Gong back only a couple of centuries would show humans having much shorter lifespans, in fact look around the lifespan in some third world countries where infant mortality is very high.
Put humans into this frame of referance and perhaps we would then fit in to the bodysize/lifespan ratio better, or maybe we would not.
Actually, I should have been clearer. Humans have a disproportiately long life span, both average life span - which as you say has been greatly lengthened by medical advances in the past few centuries - and maximum life span - which as yet has not been extended all that much.
A dog, no matter how well cared for, has never lived more than 30 years. The oldest horse on record was 56 years. In contrast, the oldest human confirmed by the Guinness Book of World records reached more than 120 years. This is perhaps three or four times the maximum age reached by any mammal of equivalent body size, and far in excess of anything that can be accounted for simply by medical advances. (Mind also, even in ancient times the occasional human lived for more than a century.)

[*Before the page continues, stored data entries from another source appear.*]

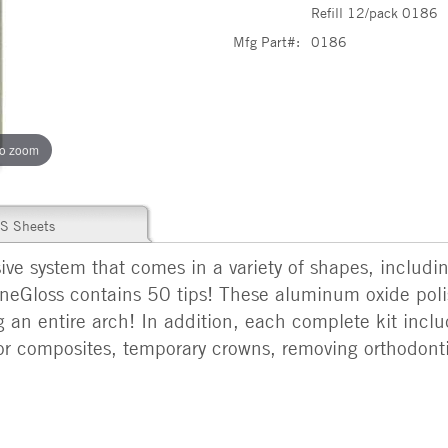
Refill 12/pack 0186
Mfg Part#:
0186
to zoom
S Sheets
ive system that comes in a variety of shapes, includi
neGloss contains 50 tips! These aluminum oxide poli
g an entire arch! In addition, each complete kit inclu
or composites, temporary crowns, removing orthodon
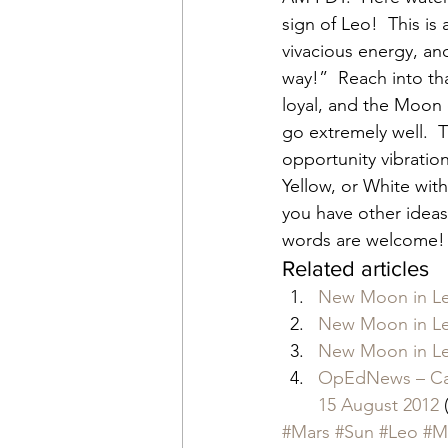
sign of Leo!  This i
vivacious energy, an
way!”  Reach into tha
loyal, and the Moon 
go extremely well.  
opportunity vibration
Yellow, or White with
you have other ideas 
words are welcome!
Related articles
New Moon in Le
New Moon in Le
New Moon in Le
OpEdNews – Cat
15 August 2012
 
#Mars
#Sun
#Leo
#M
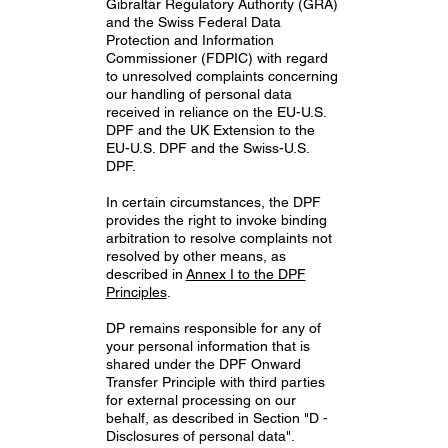
Gibraltar Regulatory Authority (GRA)
and the Swiss Federal Data
Protection and Information
Commissioner (FDPIC) with regard
to unresolved complaints concerning
our handling of personal data
received in reliance on the EU-U.S.
DPF and the UK Extension to the
EU-U.S. DPF and the Swiss-U.S.
DPF.
In certain circumstances, the DPF
provides the right to invoke binding
arbitration to resolve complaints not
resolved by other means, as
described in
Annex I to the DPF
Principles
.
DP remains responsible for any of
your personal information that is
shared under the DPF Onward
Transfer Principle with third parties
for external processing on our
behalf, as described in Section "D -
Disclosures of personal data".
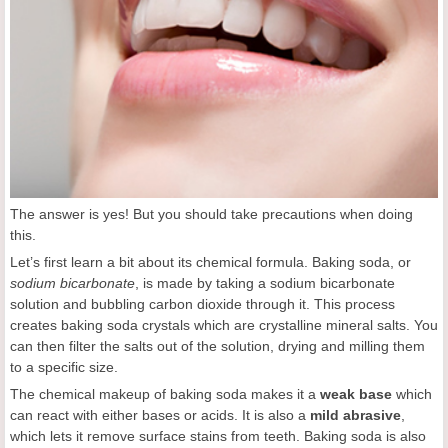
The answer is yes! But you should take precautions when doing
this.
Let’s first learn a bit about its chemical formula. Baking soda, or
sodium bicarbonate
, is made by taking a sodium bicarbonate
solution and bubbling carbon dioxide through it. This process
creates baking soda crystals which are crystalline mineral salts. You
can then filter the salts out of the solution, drying and milling them
to a specific size.
The chemical makeup of baking soda makes it a
weak base
which
can react with either bases or acids. It is also a
mild abrasive
,
which lets it remove surface stains from teeth. Baking soda is also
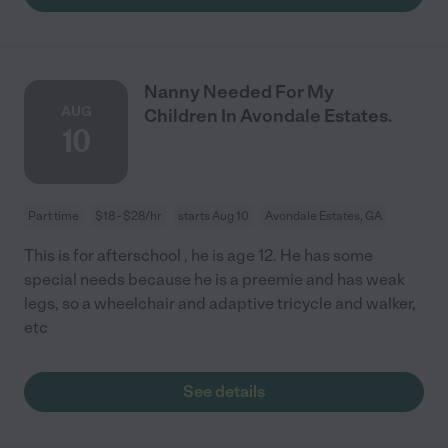
Nanny Needed For My
AUG
Children In Avondale Estates.
10
Part time
$18 - $28/hr
starts Aug 10
Avondale Estates, GA
This is for afterschool , he is age 12. He has some
special needs because he is a preemie and has weak
legs, so a wheelchair and adaptive tricycle and walker,
etc
See details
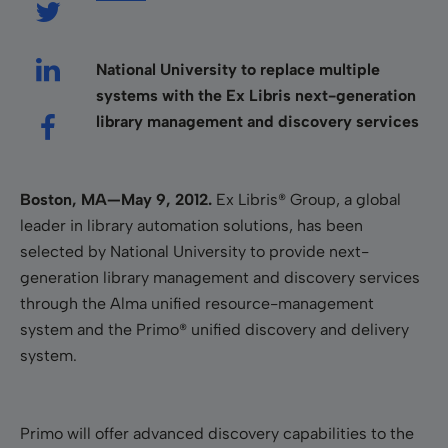
National University to replace multiple
systems with the Ex Libris next-generation
library management and discovery services
Boston, MA—May 9, 2012.
Ex Libris® Group, a global
leader in library automation solutions, has been
selected by National University to provide next-
generation library management and discovery services
through the Alma unified resource-management
system and the Primo® unified discovery and delivery
system.
Primo will offer advanced discovery capabilities to the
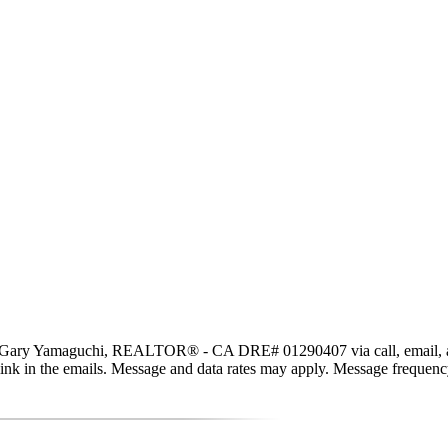
, Gary Yamaguchi, REALTOR® - CA DRE# 01290407 via call, email, and te
be link in the emails. Message and data rates may apply. Message freque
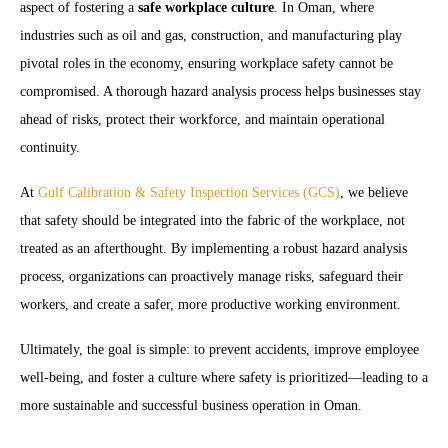
aspect of fostering a
safe workplace culture
. In Oman, where
industries such as oil and gas, construction, and manufacturing play
pivotal roles in the economy, ensuring workplace safety cannot be
compromised. A thorough hazard analysis process helps businesses stay
ahead of risks, protect their workforce, and maintain operational
continuity.
At
Gulf Calibration & Safety Inspection Services (GCS)
, we believe
that safety should be integrated into the fabric of the workplace, not
treated as an afterthought. By implementing a robust hazard analysis
process, organizations can proactively manage risks, safeguard their
workers, and create a safer, more productive working environment.
Ultimately, the goal is simple: to prevent accidents, improve employee
well-being, and foster a culture where safety is prioritized—leading to a
more sustainable and successful business operation in Oman.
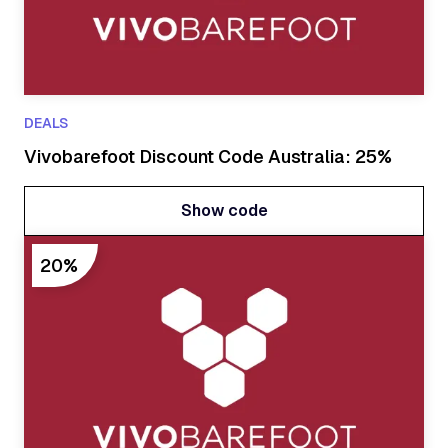
DEALS
Vivobarefoot Discount Code Australia: 25%
Show code
Show code
20%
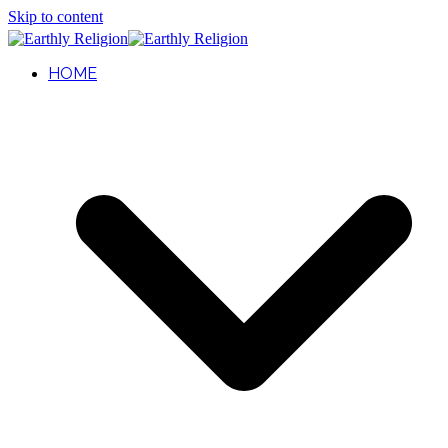
Skip to content
HOME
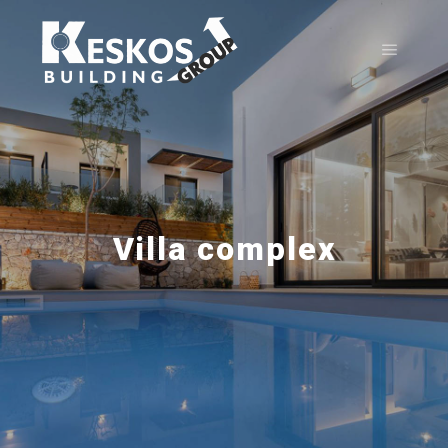
Villa complex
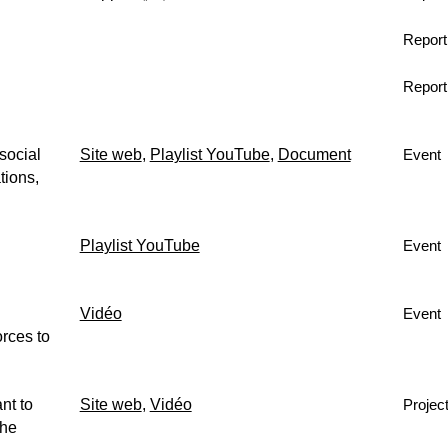
Report
Report
social
Site web
,
Playlist YouTube
,
Document
Event
tions,
Playlist YouTube
Event
Vidéo
Event
rces to
nt to
Site web
,
Vidéo
Projec
the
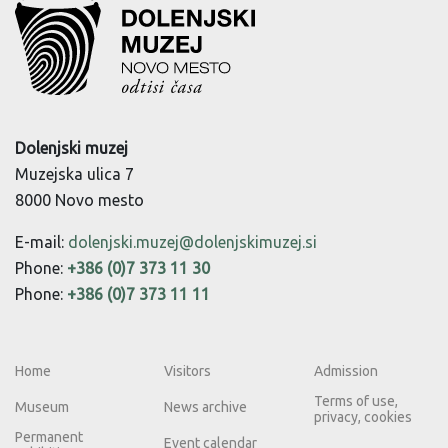
Dolenjski muzej
Muzejska ulica 7
8000 Novo mesto
E-mail:
dolenjski.muzej@dolenjskimuzej.si
Phone:
+386 (0)7 373 11 30
Phone:
+386 (0)7 373 11 11
Home
Visitors
Admission
Terms of use,
Museum
News archive
privacy, cookies
Permanent
Event calendar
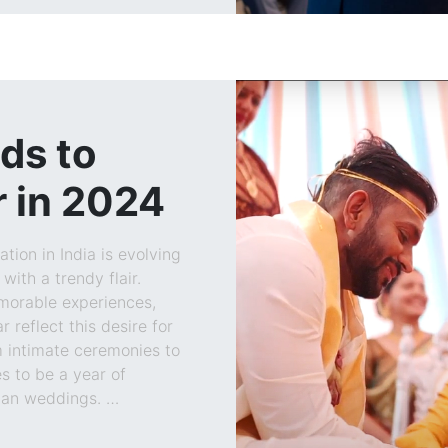
ds to
 in 2024
tion in India is evolving
with a trendy flair.
morable experiences,
 reflect this desire for
m intimate ceremonies to
s to be a year of
dian weddings. …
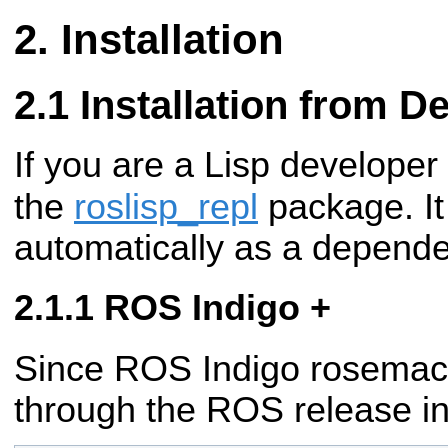
Installation
Installation from 
If you are a Lisp developer
the
roslisp_repl
package. It 
automatically as a depend
ROS Indigo +
Since ROS Indigo rosemacs 
through the ROS release in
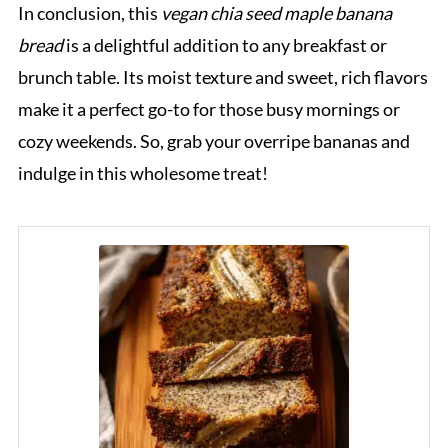
In conclusion, this
vegan chia seed maple banana
bread
is a delightful addition to any breakfast or
brunch table. Its moist texture and sweet, rich flavors
make it a perfect go-to for those busy mornings or
cozy weekends. So, grab your overripe bananas and
indulge in this wholesome treat!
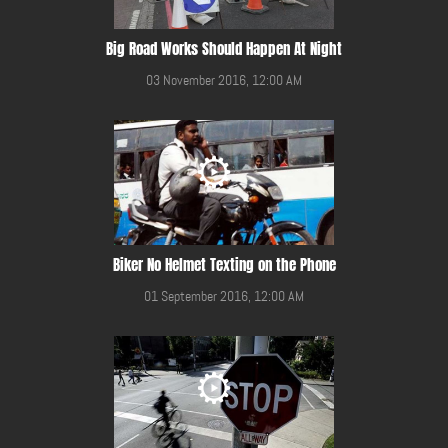
Big Road Works Should Happen At Night
03 November 2016, 12:00 AM
Biker No Helmet Texting on the Phone
01 September 2016, 12:00 AM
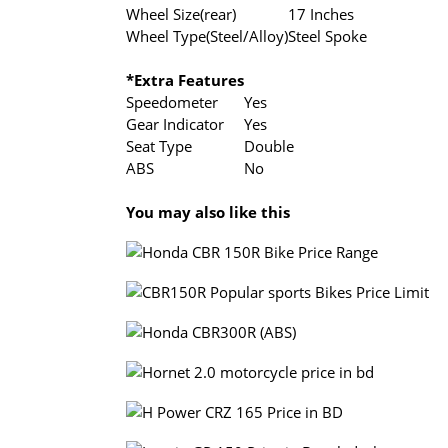
Wheel Size(rear)
17 Inches
Wheel Type(Steel/Alloy)
Steel Spoke
*Extra Features
Speedometer
Yes
Gear Indicator
Yes
Seat Type
Double
ABS
No
You may also like this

Years ago I read an essay by Isaac Asimov discussing the problem. He calculated that almost all mammals, from mouse to elephant, have roughly the same number of heart beats in the course their maximum life spans (mice having a much faster heart rate than elephants.) Humans, however, were way off the curve.
Personally, I suspect the reason has something to do with the fact that humans are neotenic compared with our closest relatives, the great apes. We as adults are more similar to juvenile apes than we are to adults, due partly to the fact that our growth and maturation is significantly slower. This retardation in developmental rates, and maturation in a “juvenilized” form, may somehow result in slower aging in general. But this is just speculation.